▶ _TASK ITEM_: Repeat every one of the items below word for word, but omit the pictures.

Saved entries
....................
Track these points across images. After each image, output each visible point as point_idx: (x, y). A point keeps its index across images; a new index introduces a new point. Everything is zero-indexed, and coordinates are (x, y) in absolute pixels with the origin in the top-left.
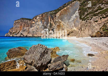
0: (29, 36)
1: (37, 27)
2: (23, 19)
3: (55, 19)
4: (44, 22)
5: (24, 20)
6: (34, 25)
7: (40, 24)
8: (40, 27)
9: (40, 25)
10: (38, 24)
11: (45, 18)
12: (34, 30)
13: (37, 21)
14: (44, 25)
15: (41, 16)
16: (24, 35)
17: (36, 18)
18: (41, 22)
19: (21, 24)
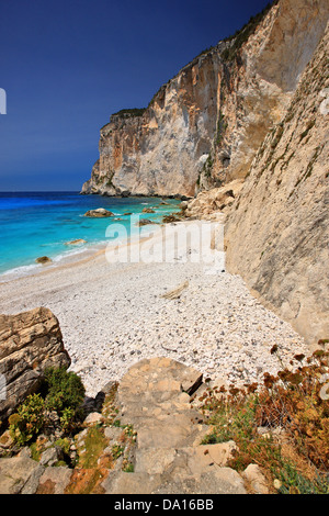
0: (139, 192)
1: (169, 149)
2: (122, 117)
4: (197, 117)
5: (127, 117)
6: (153, 139)
7: (180, 130)
8: (180, 145)
9: (181, 136)
10: (169, 132)
11: (201, 92)
12: (157, 166)
13: (168, 112)
14: (195, 137)
15: (182, 81)
16: (118, 190)
17: (162, 101)
18: (185, 119)
19: (117, 141)
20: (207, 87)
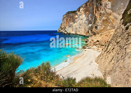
0: (73, 33)
1: (81, 23)
2: (68, 14)
3: (100, 9)
4: (88, 15)
5: (70, 14)
6: (77, 20)
7: (84, 18)
8: (84, 22)
10: (81, 18)
11: (90, 9)
12: (77, 27)
13: (81, 13)
14: (88, 20)
15: (85, 6)
17: (79, 11)
18: (85, 15)
19: (67, 20)
20: (91, 7)
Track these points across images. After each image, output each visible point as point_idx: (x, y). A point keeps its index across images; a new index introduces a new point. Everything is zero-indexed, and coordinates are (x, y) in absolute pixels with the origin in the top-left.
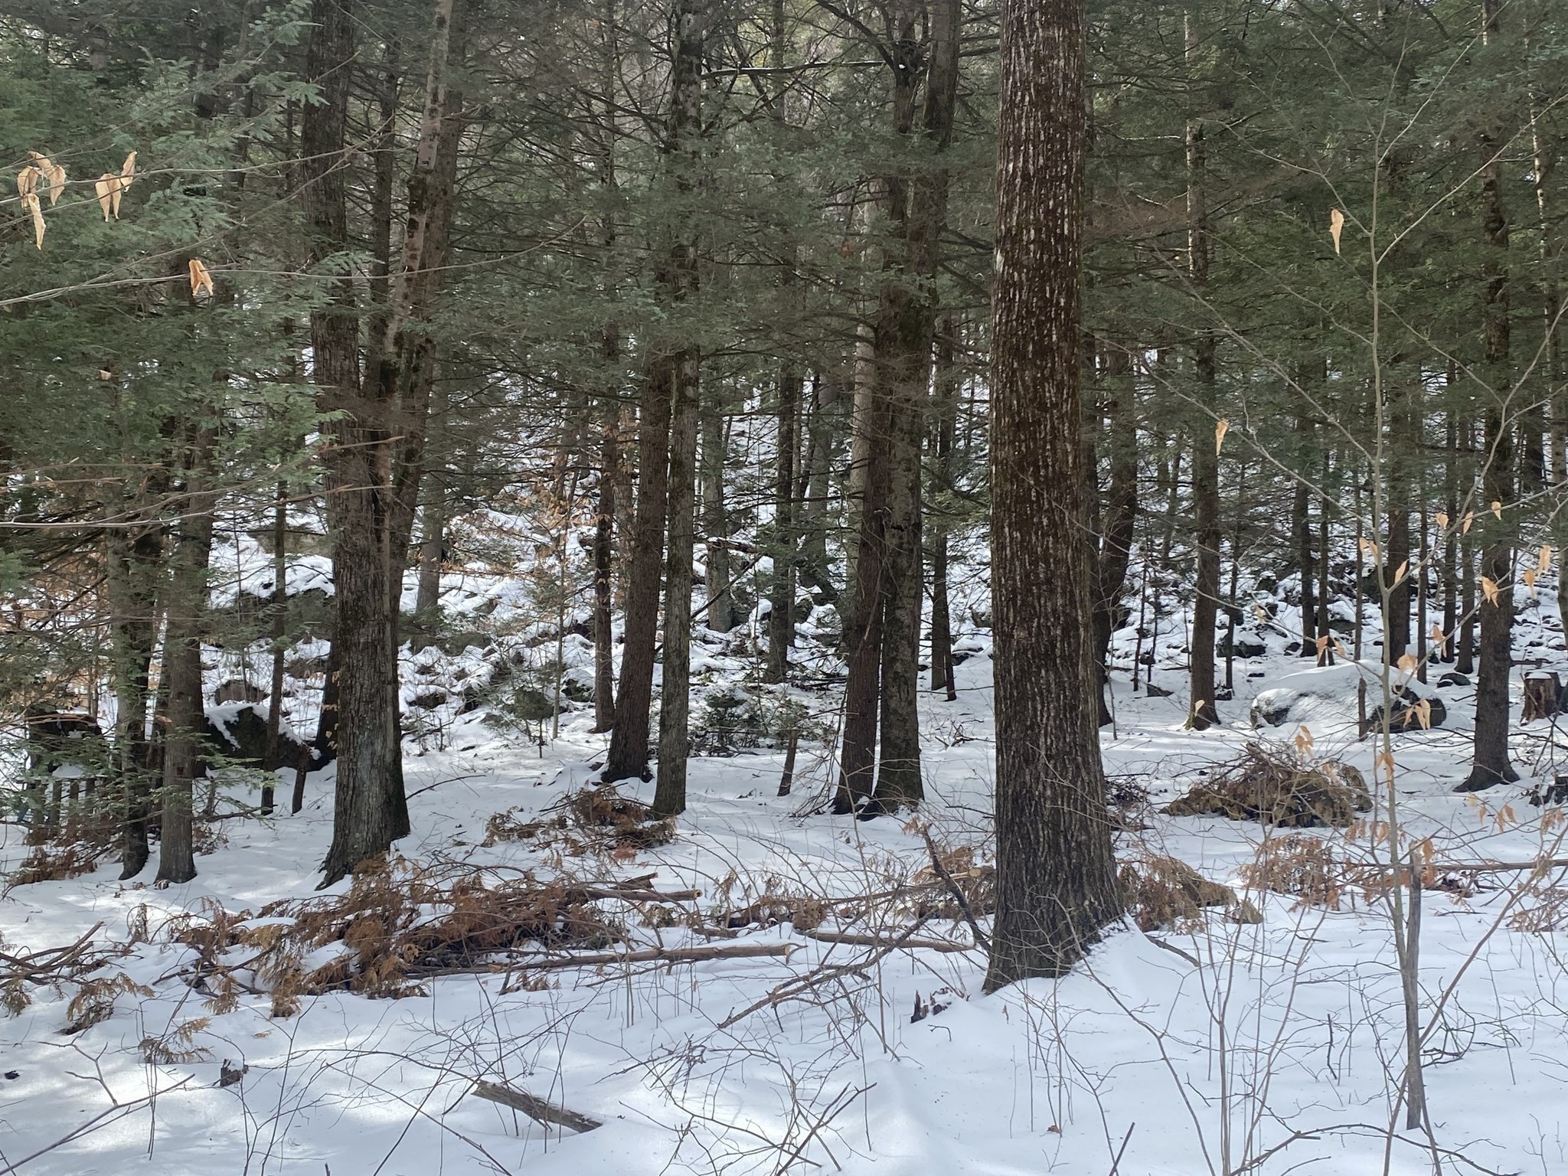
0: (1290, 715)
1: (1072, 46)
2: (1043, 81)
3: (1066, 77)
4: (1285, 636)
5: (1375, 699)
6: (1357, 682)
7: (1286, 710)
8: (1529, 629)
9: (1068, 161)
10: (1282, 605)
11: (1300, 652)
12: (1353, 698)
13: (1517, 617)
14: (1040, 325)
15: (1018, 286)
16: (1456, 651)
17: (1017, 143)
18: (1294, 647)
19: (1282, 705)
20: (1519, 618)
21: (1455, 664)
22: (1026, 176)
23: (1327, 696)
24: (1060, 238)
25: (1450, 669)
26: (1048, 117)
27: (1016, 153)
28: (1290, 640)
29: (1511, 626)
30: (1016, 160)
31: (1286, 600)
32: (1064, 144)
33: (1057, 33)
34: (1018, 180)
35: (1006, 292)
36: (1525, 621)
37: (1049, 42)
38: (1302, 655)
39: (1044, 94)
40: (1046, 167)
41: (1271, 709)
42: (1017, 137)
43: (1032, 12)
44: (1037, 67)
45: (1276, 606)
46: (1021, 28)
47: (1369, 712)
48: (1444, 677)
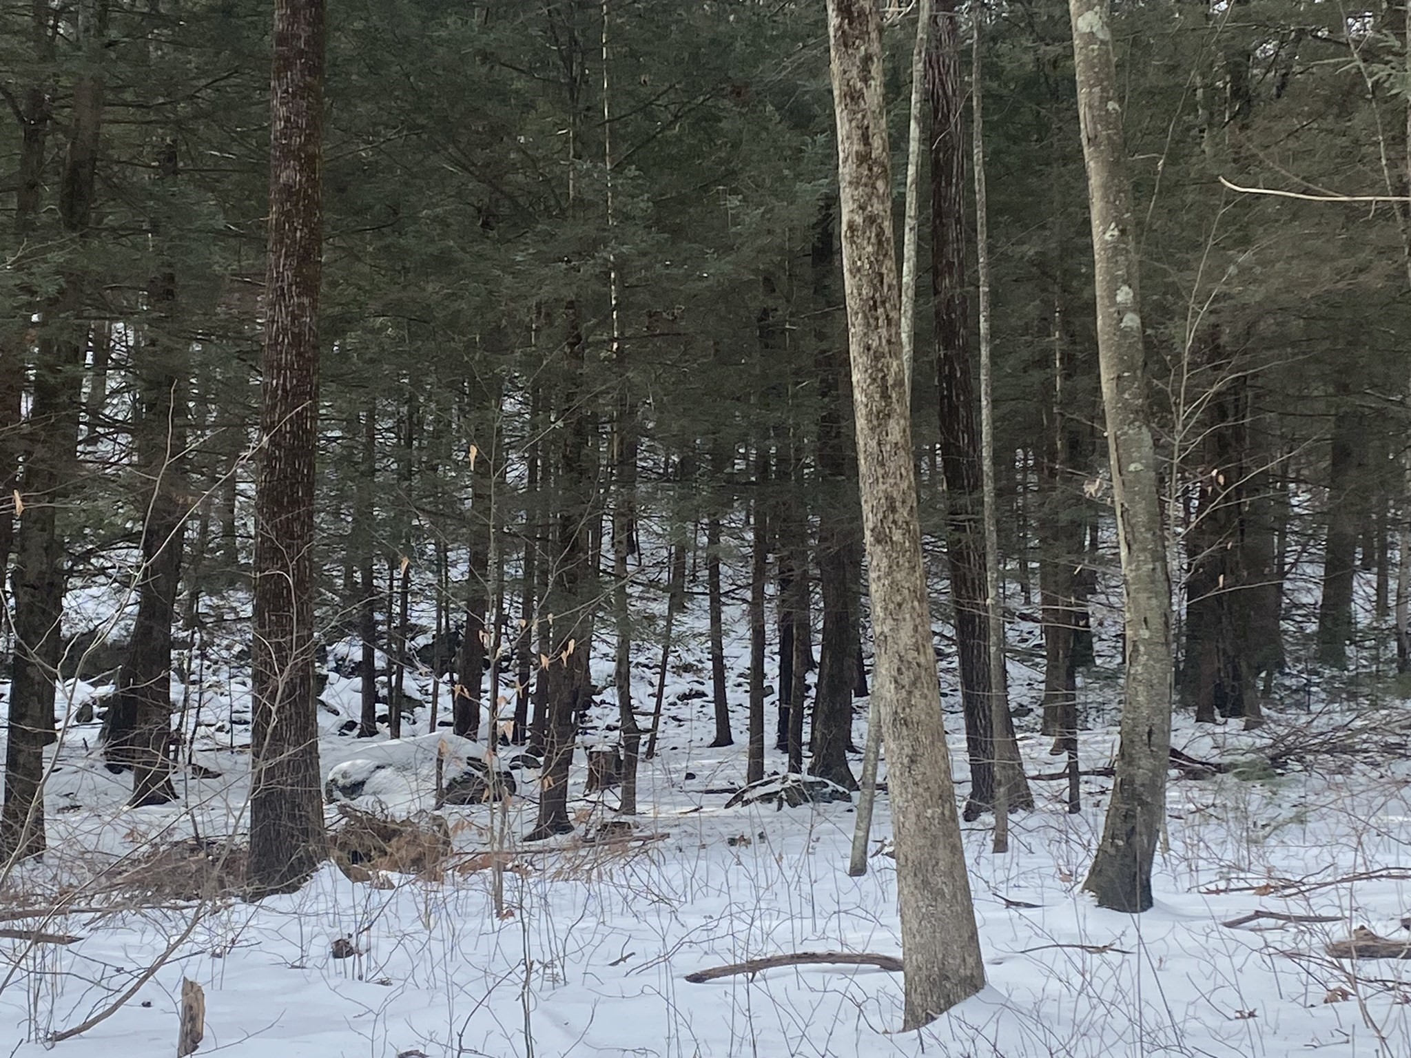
0: (366, 788)
1: (314, 308)
2: (297, 330)
3: (310, 329)
4: (338, 714)
5: (453, 771)
6: (435, 755)
7: (363, 783)
8: (607, 711)
9: (311, 383)
10: (333, 676)
11: (356, 731)
12: (428, 769)
13: (594, 697)
14: (292, 485)
15: (279, 459)
16: (528, 734)
17: (279, 368)
18: (350, 725)
19: (360, 778)
20: (597, 698)
21: (525, 748)
22: (284, 390)
23: (403, 768)
24: (305, 431)
25: (521, 751)
26: (299, 354)
27: (279, 373)
28: (345, 718)
29: (588, 708)
30: (278, 378)
31: (337, 670)
32: (308, 371)
33: (306, 301)
34: (280, 392)
35: (270, 462)
36: (603, 702)
37: (301, 306)
38: (359, 736)
39: (297, 339)
40: (297, 386)
41: (348, 782)
42: (279, 365)
43: (290, 285)
44: (293, 321)
45: (327, 677)
46: (283, 294)
47: (445, 783)
48: (514, 759)
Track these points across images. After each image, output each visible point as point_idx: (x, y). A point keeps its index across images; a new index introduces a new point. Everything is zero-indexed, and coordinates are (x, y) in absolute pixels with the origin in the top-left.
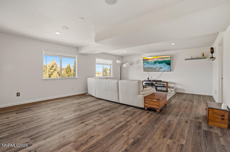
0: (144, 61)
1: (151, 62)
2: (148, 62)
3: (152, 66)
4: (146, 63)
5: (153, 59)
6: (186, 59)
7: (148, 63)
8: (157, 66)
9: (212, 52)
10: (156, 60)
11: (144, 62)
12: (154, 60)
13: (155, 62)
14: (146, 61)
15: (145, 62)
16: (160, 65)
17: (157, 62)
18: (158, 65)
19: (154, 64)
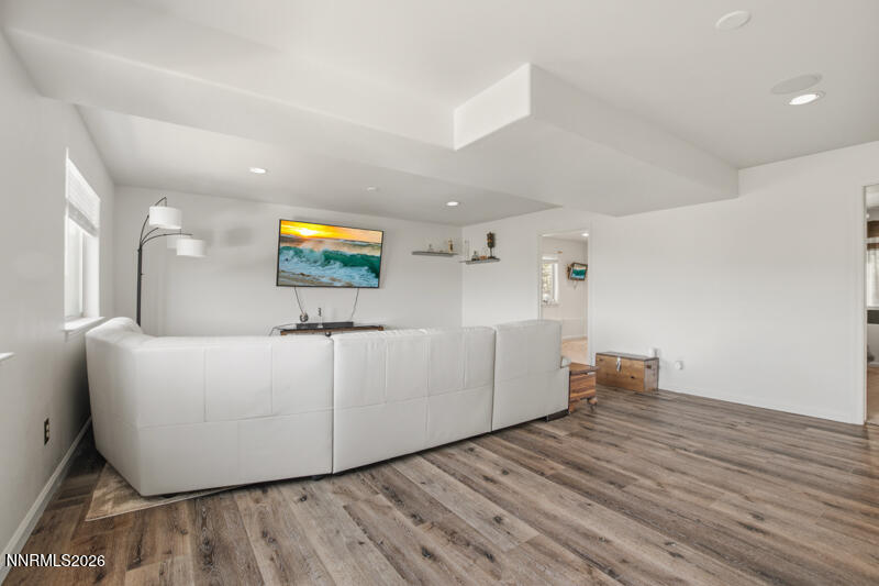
0: (282, 245)
1: (312, 251)
2: (301, 251)
3: (315, 271)
4: (292, 253)
5: (320, 240)
6: (415, 253)
7: (298, 253)
8: (335, 276)
9: (491, 244)
10: (330, 248)
11: (284, 248)
12: (322, 248)
13: (329, 258)
14: (292, 245)
15: (288, 248)
16: (348, 270)
17: (336, 259)
18: (337, 271)
19: (323, 265)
....................
▶ _ANSWER BOX_:
Track these points across images. After each image, output each visible point as point_idx: (x, y). A point keeps its index across images; a new index introduces a new point. Everything is zero-indexed, and coordinates are (x, y) in absolute pixels with the origin in the top-left.
0: (29, 36)
1: (37, 27)
2: (23, 19)
3: (55, 19)
4: (44, 22)
5: (24, 20)
6: (34, 25)
7: (40, 24)
8: (40, 27)
9: (40, 25)
10: (38, 24)
11: (45, 18)
12: (34, 30)
13: (37, 21)
14: (44, 25)
15: (41, 16)
16: (24, 35)
17: (36, 18)
18: (41, 22)
19: (21, 24)
0: (139, 192)
1: (169, 149)
2: (122, 117)
4: (197, 117)
5: (127, 117)
6: (153, 139)
7: (180, 130)
8: (180, 145)
9: (181, 136)
10: (169, 132)
11: (201, 92)
12: (157, 166)
13: (168, 112)
14: (195, 137)
15: (182, 81)
16: (118, 190)
17: (162, 101)
18: (185, 119)
19: (117, 141)
20: (207, 87)
0: (73, 33)
1: (81, 23)
2: (68, 14)
3: (100, 9)
4: (88, 15)
5: (70, 14)
6: (77, 20)
7: (84, 18)
8: (84, 22)
10: (81, 18)
11: (90, 9)
12: (77, 27)
13: (81, 13)
14: (88, 20)
15: (85, 6)
17: (79, 11)
18: (85, 15)
19: (67, 20)
20: (91, 7)
Track these points across images. After each image, output each visible point as point_idx: (x, y). A point keeps its index across images; a new index introduces a new point. Everything is zero-indexed, and coordinates are (x, y) in absolute pixels with the origin in the top-left.
0: (1290, 715)
1: (1072, 46)
2: (1043, 81)
3: (1066, 77)
4: (1285, 636)
5: (1375, 699)
6: (1357, 682)
7: (1286, 710)
8: (1529, 629)
9: (1068, 161)
10: (1282, 605)
11: (1300, 652)
12: (1353, 698)
13: (1517, 617)
14: (1040, 325)
15: (1018, 286)
16: (1456, 651)
17: (1017, 143)
18: (1294, 647)
19: (1282, 705)
20: (1519, 618)
21: (1455, 664)
22: (1026, 176)
23: (1327, 696)
24: (1060, 238)
25: (1450, 669)
26: (1048, 117)
27: (1016, 153)
28: (1290, 640)
29: (1511, 626)
30: (1016, 160)
31: (1286, 600)
32: (1064, 144)
33: (1057, 33)
34: (1018, 180)
35: (1006, 292)
36: (1525, 621)
37: (1049, 42)
38: (1302, 655)
39: (1044, 94)
40: (1046, 167)
41: (1271, 709)
42: (1017, 137)
43: (1032, 12)
44: (1037, 67)
45: (1276, 606)
46: (1021, 28)
47: (1369, 712)
48: (1444, 677)
0: (366, 788)
1: (314, 308)
2: (297, 330)
3: (310, 329)
4: (338, 714)
5: (453, 771)
6: (435, 755)
7: (363, 783)
8: (607, 711)
9: (311, 383)
10: (333, 676)
11: (356, 731)
12: (428, 769)
13: (594, 697)
14: (292, 485)
15: (279, 459)
16: (528, 734)
17: (279, 368)
18: (350, 725)
19: (360, 778)
20: (597, 698)
21: (525, 748)
22: (284, 390)
23: (403, 768)
24: (305, 431)
25: (521, 751)
26: (299, 354)
27: (279, 373)
28: (345, 718)
29: (588, 708)
30: (278, 378)
31: (337, 670)
32: (308, 371)
33: (306, 301)
34: (280, 392)
35: (270, 462)
36: (603, 702)
37: (301, 306)
38: (359, 736)
39: (297, 339)
40: (297, 386)
41: (348, 782)
42: (279, 365)
43: (290, 285)
44: (293, 321)
45: (327, 677)
46: (283, 294)
47: (445, 783)
48: (514, 759)
Track these points across images. After each image, output each visible point as point_idx: (x, y). A point keeps its index across images; a new index introduces a new point. Everything is zero-indexed, and coordinates are (x, y) in absolute pixels with the origin in the top-left.
0: (144, 61)
1: (151, 62)
2: (148, 62)
3: (152, 66)
4: (146, 63)
5: (153, 59)
6: (186, 59)
7: (148, 63)
8: (157, 66)
9: (212, 52)
10: (156, 60)
11: (144, 62)
12: (154, 60)
13: (155, 62)
14: (146, 61)
15: (145, 62)
16: (160, 65)
17: (157, 62)
18: (158, 65)
19: (154, 64)
0: (282, 245)
1: (312, 251)
2: (301, 251)
3: (315, 271)
4: (292, 253)
5: (320, 240)
6: (415, 253)
7: (298, 253)
8: (335, 276)
9: (491, 244)
10: (330, 248)
11: (284, 248)
12: (322, 248)
13: (329, 258)
14: (292, 245)
15: (288, 248)
16: (348, 270)
17: (336, 259)
18: (337, 271)
19: (323, 265)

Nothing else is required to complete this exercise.